Well…ok…I’m posting this on a Saturday… SNAPPY SATURDAY. HAPPY? LOL!
Several weeks ago, I got back into an old hobby of mine: cleaning and restringing guitars. I do play a bit of guitar and tool a bit with my two (almost) 30 year-old steel-string acoustics, which I may snap later on.
Anyway, my friend’s very well used and loved guitar is pictured here. I had offered to prep it (and have it “show ready”) for his son. This was because his son was going to use it to perform his first live performance.
If you want to see some of the “before” pics and some “after” pics, read on…
Guitar: Yamaha NTX-700 (A classical, electric-acoustic guitar)

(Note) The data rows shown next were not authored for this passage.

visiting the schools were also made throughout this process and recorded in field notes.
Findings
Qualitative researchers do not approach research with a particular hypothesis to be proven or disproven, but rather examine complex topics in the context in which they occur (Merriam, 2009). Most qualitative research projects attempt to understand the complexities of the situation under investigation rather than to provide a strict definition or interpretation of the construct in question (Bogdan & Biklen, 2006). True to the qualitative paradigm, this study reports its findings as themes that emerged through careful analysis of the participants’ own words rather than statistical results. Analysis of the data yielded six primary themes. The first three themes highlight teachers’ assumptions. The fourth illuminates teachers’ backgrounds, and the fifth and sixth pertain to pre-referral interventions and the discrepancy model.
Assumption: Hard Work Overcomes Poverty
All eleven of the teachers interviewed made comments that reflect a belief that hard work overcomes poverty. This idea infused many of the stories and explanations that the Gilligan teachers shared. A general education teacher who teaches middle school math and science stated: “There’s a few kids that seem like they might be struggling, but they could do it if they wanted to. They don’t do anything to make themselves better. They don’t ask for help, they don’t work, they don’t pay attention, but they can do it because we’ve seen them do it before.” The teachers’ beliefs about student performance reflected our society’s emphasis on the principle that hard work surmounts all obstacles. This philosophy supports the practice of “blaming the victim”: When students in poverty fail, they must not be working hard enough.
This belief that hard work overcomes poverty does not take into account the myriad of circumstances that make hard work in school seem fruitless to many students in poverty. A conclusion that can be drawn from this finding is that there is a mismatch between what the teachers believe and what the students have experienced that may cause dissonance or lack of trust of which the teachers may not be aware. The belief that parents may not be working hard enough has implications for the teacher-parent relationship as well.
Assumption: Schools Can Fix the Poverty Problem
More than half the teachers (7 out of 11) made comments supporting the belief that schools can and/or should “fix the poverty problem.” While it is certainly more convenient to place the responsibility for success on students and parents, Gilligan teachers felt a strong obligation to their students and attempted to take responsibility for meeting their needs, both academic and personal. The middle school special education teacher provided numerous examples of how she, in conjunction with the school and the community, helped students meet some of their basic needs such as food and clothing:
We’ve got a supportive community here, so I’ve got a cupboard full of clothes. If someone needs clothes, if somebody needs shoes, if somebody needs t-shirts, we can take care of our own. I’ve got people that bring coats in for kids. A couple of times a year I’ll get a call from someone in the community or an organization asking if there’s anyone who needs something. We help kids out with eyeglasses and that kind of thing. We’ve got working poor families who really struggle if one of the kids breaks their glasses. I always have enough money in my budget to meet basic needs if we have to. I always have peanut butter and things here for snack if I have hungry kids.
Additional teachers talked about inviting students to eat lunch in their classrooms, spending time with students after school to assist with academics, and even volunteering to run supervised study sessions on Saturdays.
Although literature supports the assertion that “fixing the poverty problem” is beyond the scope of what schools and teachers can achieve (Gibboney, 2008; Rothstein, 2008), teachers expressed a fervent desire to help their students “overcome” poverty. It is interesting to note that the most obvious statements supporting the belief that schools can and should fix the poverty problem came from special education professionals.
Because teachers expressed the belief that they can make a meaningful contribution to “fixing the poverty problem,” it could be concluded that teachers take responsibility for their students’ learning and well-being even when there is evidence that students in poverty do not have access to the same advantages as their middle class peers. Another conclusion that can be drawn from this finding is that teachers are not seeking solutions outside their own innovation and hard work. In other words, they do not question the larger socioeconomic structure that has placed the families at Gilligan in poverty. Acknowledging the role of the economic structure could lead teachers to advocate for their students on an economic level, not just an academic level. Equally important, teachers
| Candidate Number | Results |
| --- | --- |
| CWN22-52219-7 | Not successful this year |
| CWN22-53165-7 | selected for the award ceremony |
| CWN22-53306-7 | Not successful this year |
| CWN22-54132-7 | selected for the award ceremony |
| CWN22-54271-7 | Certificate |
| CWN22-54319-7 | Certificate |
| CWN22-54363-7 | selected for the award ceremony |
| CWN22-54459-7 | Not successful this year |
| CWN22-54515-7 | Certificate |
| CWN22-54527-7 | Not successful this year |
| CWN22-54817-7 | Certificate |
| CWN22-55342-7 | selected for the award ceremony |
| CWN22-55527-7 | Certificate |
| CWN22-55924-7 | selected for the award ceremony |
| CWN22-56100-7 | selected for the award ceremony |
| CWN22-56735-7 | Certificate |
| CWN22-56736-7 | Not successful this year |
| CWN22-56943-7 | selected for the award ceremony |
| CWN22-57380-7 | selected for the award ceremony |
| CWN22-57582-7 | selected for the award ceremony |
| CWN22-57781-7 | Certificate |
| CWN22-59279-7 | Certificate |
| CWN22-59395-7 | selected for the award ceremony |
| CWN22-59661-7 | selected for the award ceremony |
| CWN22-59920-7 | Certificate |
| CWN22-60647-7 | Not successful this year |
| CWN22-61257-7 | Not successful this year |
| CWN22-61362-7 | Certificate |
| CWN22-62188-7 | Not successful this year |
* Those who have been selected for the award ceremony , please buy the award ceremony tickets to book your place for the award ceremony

Old strings: Unknown, these were likely original strings when the guitar was purchased several years ago.
New strings: D’Addario Pro-Arte EXP45
All photos: Taken with “Sammy” (my trusty Samsung Galaxy S6!)
The guitar body lost a bit of shine from lots of use. The neck also showed some wear. My carpet needs a good cleaning too (hahaha!)
A close-up of the bridge and saddle. The strings have definitely aged and corroded (the low note strings were nickel-wound. Ed-silver plated, not nickel – this ain’t a rock guitar! hahaha!) The guitar still sounds good though.
You can see some of the wear on the fret board…the frets themselves were in great shape but the wood was dry and needed a good cleaning.
And a close up of the head stock. Yup, the strings are worn…those are nickle wound strings (Ed-silver plated) that now look like brass.
A couple hours later…
New strings, as well as a good clean and polish on the body, brought the natural beauty of the wood and finish back.
It has been some time since I’ve restrung nylon strung guitars. Good to know I haven’t lost my touch. Did you notice the difference in the way the strings have been installed versus the before pics? Since the early 90’s, I’ve been using the same stringing technique that I learned from my guitar teacher. Turns out this is the same as David Doll’s Martin guitar nylon stringing method which can be found on YouTube. I’m wondering if my guitar teacher owned a Martin guitar?
Oooh, the look of gleaming metal on this guitar! Look at those new strings! The individual frets each received a good polishing too, while the rosewood of the fret board got a good cleaning and reconditioning…the wood literally slurped up my Dunlop fret board oil! You can see a close up of the nut and first fret in the head stock shot above.
My friend was quite ecstatic to get his beloved guitar back and was very pleased to report that it sounds and plays as if it were new (also, his son’s performance was a success!)